Start of DATA SUPPLIED

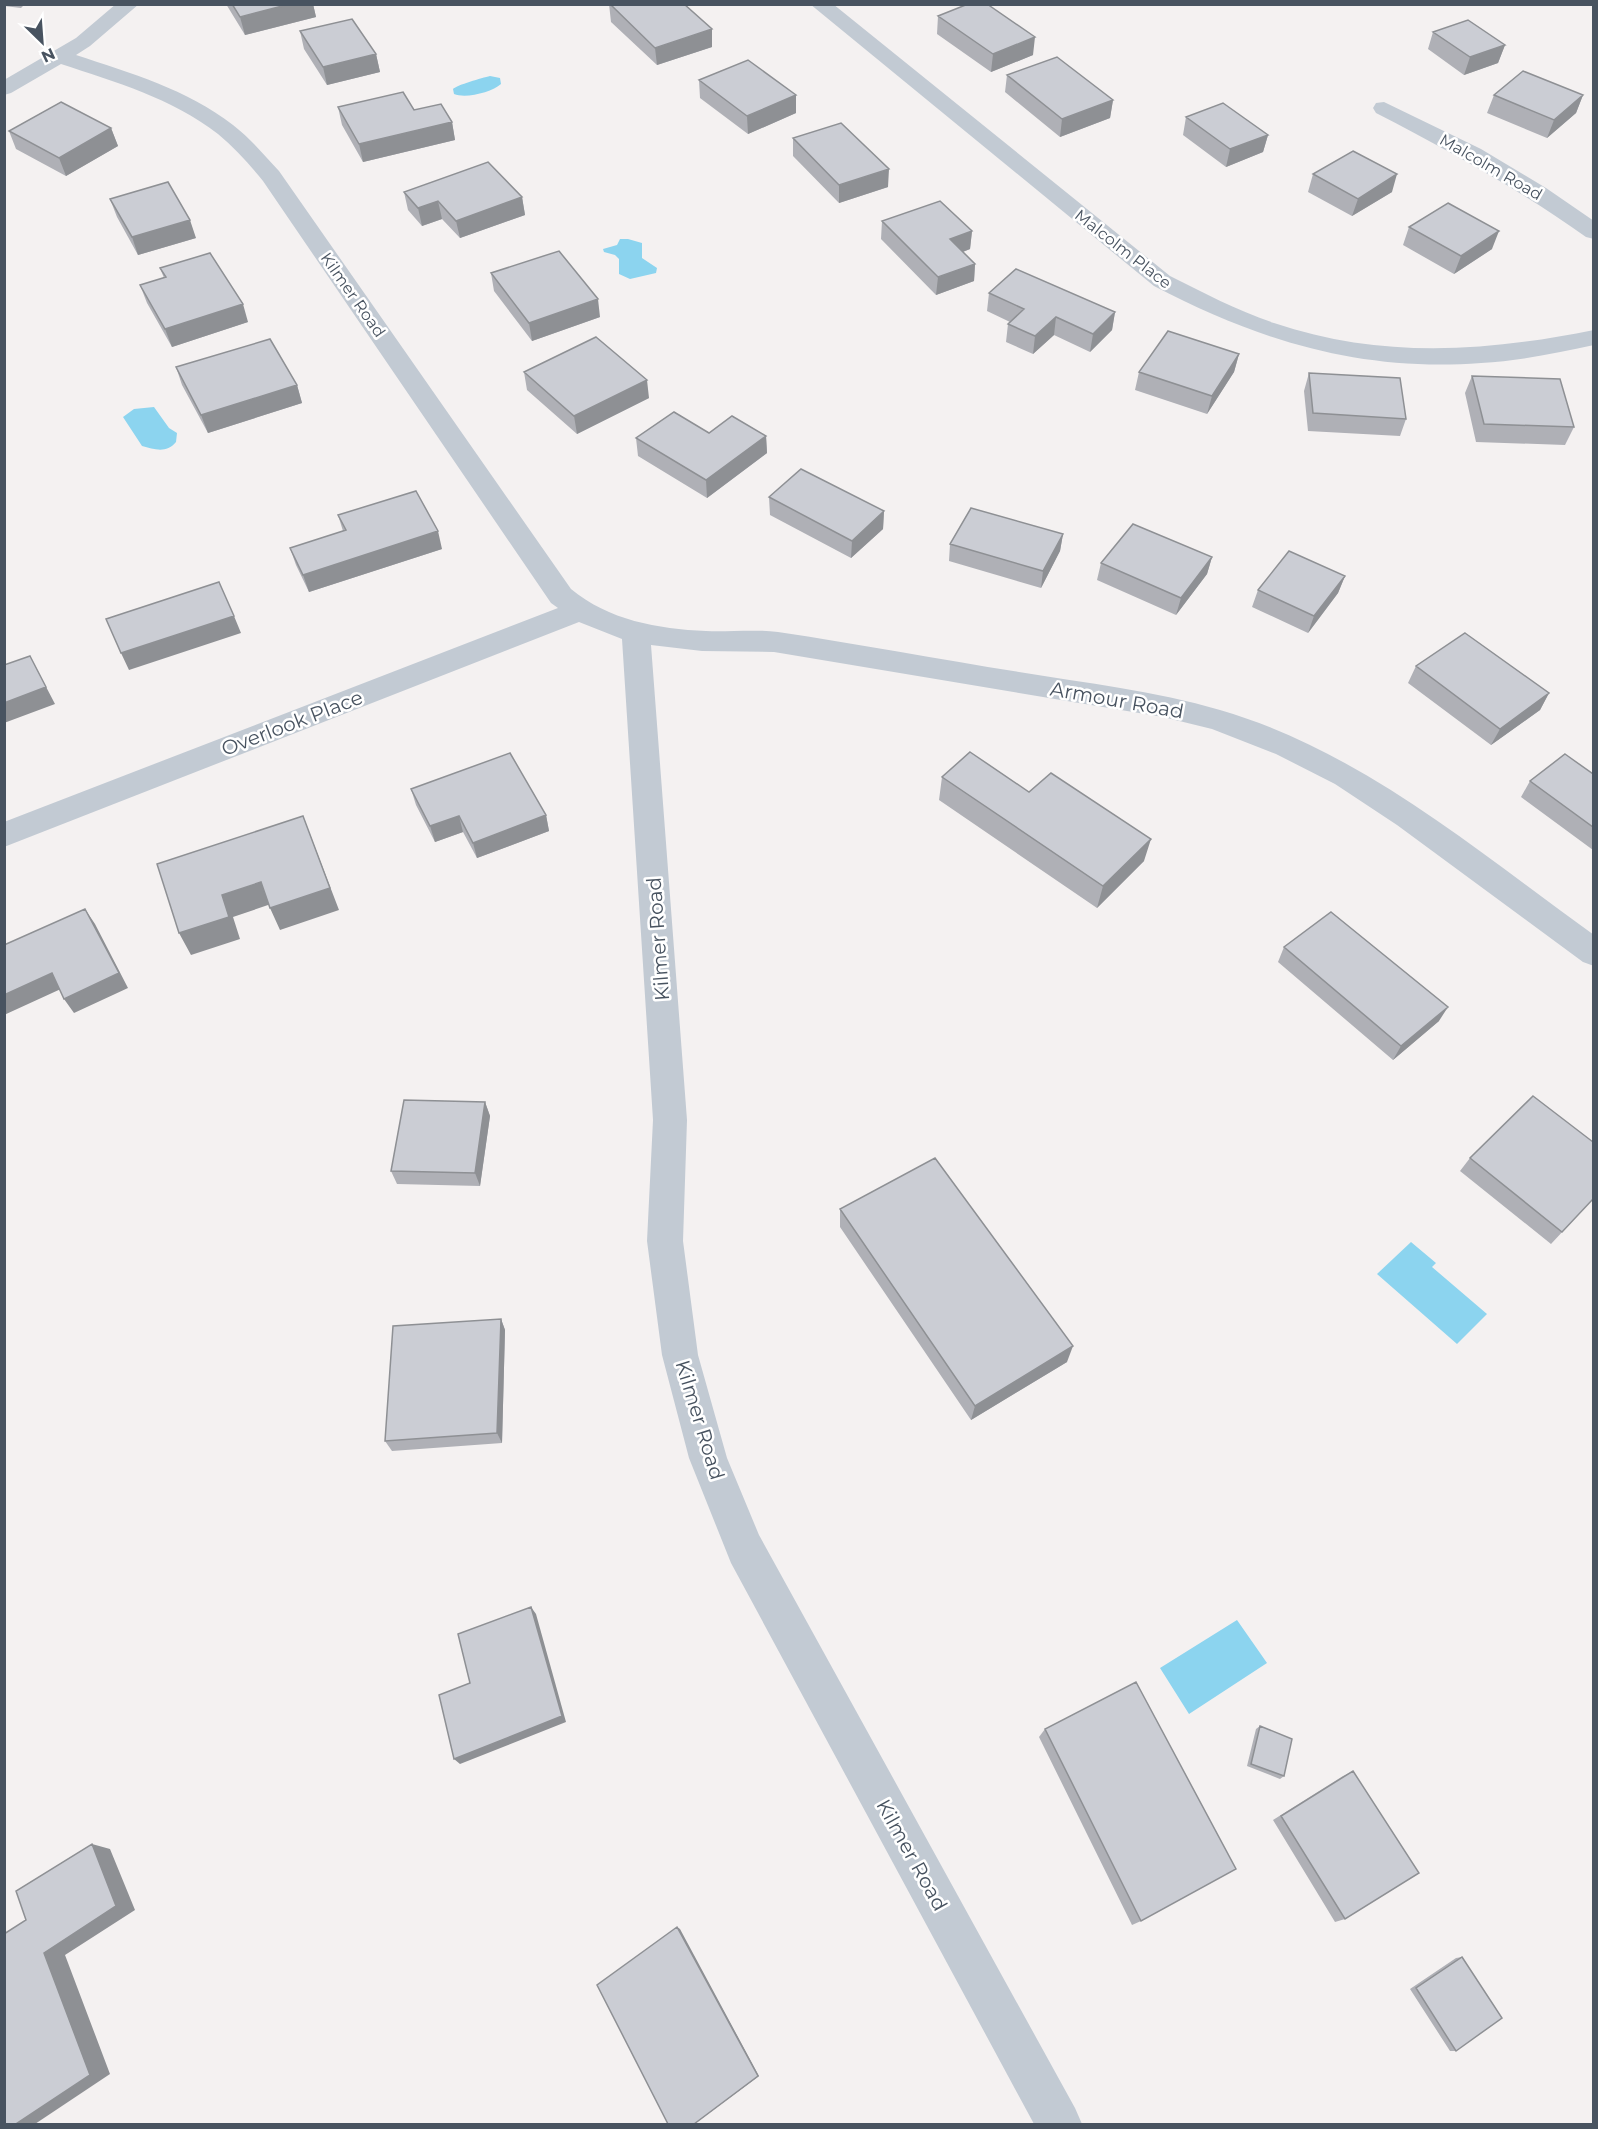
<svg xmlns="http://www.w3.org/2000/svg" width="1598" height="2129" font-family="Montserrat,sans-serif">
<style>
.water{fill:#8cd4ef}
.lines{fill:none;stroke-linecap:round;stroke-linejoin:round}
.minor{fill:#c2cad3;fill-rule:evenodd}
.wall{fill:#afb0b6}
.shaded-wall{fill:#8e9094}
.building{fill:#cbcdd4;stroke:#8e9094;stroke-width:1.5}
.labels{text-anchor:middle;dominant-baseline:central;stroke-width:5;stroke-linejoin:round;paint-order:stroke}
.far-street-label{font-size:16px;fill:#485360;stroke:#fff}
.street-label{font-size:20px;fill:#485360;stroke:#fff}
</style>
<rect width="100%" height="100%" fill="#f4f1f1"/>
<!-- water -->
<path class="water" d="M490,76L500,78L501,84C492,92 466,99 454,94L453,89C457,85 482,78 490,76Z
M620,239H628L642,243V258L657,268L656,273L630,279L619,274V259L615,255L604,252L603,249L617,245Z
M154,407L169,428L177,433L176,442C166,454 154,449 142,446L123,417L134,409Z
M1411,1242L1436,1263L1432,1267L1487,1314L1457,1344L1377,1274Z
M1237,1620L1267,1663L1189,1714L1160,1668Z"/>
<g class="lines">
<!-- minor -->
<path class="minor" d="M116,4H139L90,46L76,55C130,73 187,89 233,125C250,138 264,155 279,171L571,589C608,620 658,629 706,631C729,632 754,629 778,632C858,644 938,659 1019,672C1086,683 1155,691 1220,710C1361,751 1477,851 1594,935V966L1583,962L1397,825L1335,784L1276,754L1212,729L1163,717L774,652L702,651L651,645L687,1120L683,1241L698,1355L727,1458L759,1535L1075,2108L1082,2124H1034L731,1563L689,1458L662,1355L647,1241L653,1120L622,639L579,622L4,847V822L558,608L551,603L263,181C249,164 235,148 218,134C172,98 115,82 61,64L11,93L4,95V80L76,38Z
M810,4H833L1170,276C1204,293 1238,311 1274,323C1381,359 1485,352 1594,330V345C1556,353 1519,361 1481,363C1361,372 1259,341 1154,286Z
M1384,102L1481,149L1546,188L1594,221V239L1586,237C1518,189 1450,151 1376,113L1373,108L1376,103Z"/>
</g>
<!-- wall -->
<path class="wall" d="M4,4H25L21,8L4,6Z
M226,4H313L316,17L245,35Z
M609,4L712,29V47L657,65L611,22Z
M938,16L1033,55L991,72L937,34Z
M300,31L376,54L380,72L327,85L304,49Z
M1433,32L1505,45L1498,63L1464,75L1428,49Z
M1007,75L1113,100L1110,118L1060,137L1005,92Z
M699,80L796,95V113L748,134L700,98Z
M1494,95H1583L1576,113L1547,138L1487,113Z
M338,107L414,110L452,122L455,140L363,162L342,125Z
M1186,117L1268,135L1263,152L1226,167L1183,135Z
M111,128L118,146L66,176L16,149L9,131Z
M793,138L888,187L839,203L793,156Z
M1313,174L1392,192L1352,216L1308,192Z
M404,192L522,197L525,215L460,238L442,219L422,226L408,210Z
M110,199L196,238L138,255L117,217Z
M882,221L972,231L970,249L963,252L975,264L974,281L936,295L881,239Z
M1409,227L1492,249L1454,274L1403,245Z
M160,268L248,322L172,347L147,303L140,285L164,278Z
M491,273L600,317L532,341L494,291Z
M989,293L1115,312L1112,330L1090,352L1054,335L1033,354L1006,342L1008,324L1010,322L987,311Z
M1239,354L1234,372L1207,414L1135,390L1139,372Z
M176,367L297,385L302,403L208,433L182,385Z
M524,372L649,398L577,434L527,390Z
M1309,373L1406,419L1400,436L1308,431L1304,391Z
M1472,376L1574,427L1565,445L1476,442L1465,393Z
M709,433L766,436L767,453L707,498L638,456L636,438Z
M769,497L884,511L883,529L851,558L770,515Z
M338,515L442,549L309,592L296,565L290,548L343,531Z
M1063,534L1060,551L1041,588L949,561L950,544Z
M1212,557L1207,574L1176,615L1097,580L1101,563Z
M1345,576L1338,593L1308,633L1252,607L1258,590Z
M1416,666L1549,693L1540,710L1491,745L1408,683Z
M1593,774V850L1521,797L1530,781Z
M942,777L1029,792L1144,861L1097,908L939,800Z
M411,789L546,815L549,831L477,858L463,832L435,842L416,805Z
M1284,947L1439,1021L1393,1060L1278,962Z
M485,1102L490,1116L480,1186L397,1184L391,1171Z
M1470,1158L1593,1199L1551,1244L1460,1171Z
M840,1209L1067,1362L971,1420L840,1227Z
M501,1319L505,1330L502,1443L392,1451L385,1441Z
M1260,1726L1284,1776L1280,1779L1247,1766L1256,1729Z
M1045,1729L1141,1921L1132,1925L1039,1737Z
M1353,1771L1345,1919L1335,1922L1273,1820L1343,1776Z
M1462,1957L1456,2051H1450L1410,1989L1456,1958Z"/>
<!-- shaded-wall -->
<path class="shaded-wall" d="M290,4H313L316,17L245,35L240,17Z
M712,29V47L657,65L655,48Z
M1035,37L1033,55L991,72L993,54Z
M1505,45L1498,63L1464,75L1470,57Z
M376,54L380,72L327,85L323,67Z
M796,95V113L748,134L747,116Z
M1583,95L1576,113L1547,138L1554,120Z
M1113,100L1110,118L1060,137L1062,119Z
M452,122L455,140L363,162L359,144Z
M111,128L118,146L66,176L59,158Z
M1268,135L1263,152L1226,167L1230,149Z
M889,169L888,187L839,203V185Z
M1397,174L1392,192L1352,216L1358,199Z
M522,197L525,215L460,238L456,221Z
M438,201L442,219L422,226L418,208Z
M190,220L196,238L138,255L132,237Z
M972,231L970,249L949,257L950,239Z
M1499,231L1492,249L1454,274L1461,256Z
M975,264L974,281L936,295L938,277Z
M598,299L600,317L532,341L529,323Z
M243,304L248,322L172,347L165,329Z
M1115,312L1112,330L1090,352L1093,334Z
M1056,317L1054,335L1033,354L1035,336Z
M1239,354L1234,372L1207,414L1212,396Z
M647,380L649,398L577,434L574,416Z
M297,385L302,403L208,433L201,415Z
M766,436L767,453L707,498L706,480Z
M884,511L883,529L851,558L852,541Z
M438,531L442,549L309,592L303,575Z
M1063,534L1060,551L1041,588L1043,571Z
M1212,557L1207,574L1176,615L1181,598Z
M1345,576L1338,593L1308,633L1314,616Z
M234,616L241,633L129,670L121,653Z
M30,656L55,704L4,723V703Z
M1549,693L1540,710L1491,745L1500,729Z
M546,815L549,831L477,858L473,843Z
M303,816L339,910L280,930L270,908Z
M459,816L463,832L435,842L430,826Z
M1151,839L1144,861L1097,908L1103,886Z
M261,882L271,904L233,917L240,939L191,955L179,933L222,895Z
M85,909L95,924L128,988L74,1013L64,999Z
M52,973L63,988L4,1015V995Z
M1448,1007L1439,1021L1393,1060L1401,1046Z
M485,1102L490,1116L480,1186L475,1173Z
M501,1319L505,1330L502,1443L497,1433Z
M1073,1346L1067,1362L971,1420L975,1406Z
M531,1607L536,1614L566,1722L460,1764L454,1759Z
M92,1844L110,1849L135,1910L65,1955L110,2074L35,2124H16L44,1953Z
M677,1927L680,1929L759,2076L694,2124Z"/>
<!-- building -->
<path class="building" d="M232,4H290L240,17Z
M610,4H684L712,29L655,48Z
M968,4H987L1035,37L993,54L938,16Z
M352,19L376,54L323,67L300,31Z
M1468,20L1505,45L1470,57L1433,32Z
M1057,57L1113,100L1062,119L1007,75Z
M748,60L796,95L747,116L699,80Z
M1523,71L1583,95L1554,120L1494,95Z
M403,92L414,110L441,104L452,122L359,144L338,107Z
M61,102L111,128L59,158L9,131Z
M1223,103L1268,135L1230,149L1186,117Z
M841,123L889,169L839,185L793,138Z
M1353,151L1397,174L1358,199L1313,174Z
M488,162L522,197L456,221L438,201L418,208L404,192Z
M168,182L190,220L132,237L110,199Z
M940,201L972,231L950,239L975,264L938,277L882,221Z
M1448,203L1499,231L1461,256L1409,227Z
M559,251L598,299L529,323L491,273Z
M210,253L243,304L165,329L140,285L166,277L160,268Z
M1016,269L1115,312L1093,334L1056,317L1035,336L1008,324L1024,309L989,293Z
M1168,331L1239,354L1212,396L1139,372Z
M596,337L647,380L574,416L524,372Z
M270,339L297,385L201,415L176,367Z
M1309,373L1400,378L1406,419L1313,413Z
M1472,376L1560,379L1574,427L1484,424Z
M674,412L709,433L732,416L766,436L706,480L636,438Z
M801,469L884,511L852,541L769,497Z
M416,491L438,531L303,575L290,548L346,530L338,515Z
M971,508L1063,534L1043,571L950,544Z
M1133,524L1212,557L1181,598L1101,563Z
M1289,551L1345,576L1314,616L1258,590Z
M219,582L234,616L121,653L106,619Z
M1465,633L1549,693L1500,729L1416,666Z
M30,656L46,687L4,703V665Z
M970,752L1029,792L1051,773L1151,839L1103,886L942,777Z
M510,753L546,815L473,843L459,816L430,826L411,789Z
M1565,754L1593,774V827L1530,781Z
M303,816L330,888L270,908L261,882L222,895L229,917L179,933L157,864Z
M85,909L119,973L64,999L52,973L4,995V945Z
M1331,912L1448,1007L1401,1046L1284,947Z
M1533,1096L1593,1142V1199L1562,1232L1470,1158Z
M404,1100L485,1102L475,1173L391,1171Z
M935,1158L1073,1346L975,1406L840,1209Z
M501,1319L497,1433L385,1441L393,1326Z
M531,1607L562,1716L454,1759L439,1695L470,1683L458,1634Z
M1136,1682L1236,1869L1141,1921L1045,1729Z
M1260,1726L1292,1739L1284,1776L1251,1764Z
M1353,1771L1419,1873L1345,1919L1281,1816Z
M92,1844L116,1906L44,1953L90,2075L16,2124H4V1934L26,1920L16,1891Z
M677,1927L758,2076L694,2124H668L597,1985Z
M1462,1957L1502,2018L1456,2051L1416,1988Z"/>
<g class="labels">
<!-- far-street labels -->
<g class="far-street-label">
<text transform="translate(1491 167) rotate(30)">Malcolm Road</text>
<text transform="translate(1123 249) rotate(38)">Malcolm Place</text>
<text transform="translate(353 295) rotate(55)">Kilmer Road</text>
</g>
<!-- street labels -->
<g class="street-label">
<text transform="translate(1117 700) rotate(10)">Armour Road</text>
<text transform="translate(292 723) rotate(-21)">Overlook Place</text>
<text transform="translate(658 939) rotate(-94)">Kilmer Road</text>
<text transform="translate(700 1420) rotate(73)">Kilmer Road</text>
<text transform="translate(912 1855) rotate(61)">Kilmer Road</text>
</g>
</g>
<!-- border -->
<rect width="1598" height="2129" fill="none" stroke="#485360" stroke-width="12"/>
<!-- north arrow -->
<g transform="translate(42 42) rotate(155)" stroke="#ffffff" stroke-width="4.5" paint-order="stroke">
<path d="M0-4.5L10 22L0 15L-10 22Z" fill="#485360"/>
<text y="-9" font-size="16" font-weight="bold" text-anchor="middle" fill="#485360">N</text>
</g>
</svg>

End of DATA SUPPLIED

The lines above from the one with "M1505,45L1498,63L1464,75L1470,57Z" through the one with "M1268,135L1263,152L1226,167L1230,149Z" are to be duplicated exactly, ends included, with nothing added.

▶ TASK RESULT
M1505,45L1498,63L1464,75L1470,57Z
M376,54L380,72L327,85L323,67Z
M796,95V113L748,134L747,116Z
M1583,95L1576,113L1547,138L1554,120Z
M1113,100L1110,118L1060,137L1062,119Z
M452,122L455,140L363,162L359,144Z
M111,128L118,146L66,176L59,158Z
M1268,135L1263,152L1226,167L1230,149Z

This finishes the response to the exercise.